Data shown >>
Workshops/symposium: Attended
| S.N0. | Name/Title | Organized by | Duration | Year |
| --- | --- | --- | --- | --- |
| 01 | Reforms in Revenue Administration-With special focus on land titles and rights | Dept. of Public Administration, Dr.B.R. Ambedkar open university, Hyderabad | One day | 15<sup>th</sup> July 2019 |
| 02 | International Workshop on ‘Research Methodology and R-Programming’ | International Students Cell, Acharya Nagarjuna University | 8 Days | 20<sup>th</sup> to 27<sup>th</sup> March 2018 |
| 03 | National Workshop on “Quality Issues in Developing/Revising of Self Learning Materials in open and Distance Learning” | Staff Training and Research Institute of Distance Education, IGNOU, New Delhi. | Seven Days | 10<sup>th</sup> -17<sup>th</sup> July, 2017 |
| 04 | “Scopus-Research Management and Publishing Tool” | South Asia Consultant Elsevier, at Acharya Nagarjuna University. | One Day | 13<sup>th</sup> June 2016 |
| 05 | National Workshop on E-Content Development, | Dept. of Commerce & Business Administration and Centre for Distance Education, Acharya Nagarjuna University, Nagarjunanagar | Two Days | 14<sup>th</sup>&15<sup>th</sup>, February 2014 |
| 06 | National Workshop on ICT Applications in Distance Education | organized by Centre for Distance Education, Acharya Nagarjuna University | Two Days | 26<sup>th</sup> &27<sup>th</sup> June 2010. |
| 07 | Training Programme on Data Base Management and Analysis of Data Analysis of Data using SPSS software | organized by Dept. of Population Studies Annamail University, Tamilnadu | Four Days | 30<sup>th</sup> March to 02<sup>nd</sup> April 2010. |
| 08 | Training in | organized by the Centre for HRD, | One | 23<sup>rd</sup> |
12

* * *

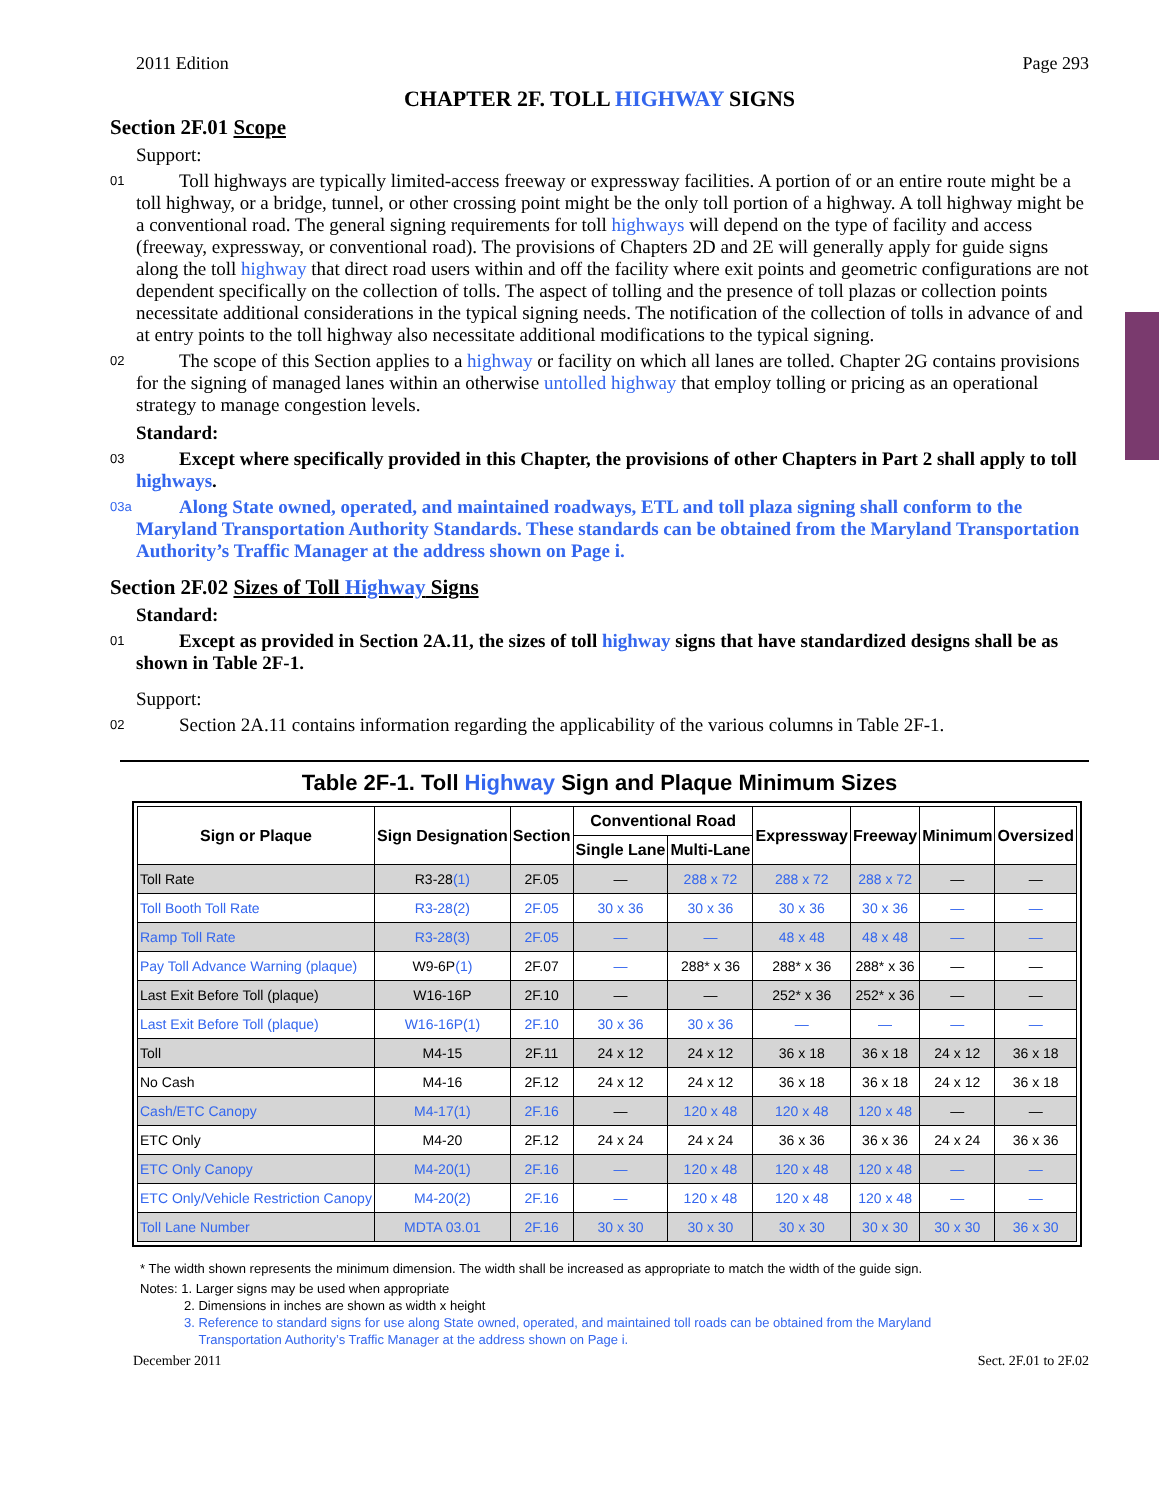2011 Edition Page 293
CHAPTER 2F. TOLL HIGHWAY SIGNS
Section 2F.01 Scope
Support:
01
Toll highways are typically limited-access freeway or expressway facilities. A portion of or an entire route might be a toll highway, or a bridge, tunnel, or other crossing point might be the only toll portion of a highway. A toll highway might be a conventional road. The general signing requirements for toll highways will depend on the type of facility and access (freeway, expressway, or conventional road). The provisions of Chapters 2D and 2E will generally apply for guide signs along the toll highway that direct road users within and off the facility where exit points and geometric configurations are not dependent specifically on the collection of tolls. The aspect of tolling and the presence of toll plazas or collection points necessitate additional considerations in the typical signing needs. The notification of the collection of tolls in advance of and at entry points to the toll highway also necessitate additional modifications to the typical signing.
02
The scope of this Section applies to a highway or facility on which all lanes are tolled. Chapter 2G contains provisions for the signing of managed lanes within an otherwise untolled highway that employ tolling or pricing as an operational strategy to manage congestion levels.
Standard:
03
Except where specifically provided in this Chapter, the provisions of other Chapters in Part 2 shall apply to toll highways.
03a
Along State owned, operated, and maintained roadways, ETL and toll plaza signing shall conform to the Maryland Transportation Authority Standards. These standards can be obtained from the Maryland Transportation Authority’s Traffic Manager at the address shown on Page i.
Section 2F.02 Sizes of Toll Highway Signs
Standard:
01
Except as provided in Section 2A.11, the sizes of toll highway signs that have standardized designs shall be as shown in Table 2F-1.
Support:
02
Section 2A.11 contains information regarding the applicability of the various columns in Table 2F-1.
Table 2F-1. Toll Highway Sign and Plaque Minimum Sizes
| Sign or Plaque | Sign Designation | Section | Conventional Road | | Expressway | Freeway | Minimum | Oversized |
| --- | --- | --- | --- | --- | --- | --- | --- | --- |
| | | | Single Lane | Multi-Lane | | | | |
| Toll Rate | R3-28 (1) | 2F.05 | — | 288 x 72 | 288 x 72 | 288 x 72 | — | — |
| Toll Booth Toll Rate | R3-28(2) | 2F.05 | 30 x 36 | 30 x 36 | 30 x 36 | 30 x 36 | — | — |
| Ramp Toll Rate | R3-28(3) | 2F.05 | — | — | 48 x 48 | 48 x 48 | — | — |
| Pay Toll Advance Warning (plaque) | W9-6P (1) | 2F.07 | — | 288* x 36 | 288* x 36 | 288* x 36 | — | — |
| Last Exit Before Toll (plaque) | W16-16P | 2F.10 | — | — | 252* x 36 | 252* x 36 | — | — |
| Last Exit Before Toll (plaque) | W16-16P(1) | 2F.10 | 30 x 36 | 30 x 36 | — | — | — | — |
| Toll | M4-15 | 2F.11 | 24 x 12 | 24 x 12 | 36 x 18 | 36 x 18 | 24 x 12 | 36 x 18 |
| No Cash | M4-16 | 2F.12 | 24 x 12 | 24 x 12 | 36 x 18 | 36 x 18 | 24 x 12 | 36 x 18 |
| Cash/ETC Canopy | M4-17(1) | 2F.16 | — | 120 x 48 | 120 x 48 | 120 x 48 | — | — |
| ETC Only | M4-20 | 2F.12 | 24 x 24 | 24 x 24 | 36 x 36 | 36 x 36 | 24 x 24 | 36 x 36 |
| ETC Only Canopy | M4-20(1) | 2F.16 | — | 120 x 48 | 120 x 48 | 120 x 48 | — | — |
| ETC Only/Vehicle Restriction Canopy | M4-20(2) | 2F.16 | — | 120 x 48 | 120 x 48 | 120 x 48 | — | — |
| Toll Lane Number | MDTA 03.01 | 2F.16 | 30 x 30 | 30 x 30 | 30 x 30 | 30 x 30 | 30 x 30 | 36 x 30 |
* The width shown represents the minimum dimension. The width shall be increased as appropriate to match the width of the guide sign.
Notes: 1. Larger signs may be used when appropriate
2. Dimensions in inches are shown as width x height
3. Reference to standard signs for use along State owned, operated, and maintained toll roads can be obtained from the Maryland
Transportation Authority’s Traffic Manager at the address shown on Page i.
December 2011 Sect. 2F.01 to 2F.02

Work required >> Which of the lines above hold the string "Training"? Pick each of them out.

Result of the task >>
| 03 | National Workshop on “Quality Issues in Developing/Revising of Self Learning Materials in open and Distance Learning” | Staff Training and Research Institute of Distance Education, IGNOU, New Delhi. | Seven Days | 10<sup>th</sup> -17<sup>th</sup> July, 2017 |
| 07 | Training Programme on Data Base Management and Analysis of Data Analysis of Data using SPSS software | organized by Dept. of Population Studies Annamail University, Tamilnadu | Four Days | 30<sup>th</sup> March to 02<sup>nd</sup> April 2010. |
| 08 | Training in | organized by the Centre for HRD, | One | 23<sup>rd</sup> |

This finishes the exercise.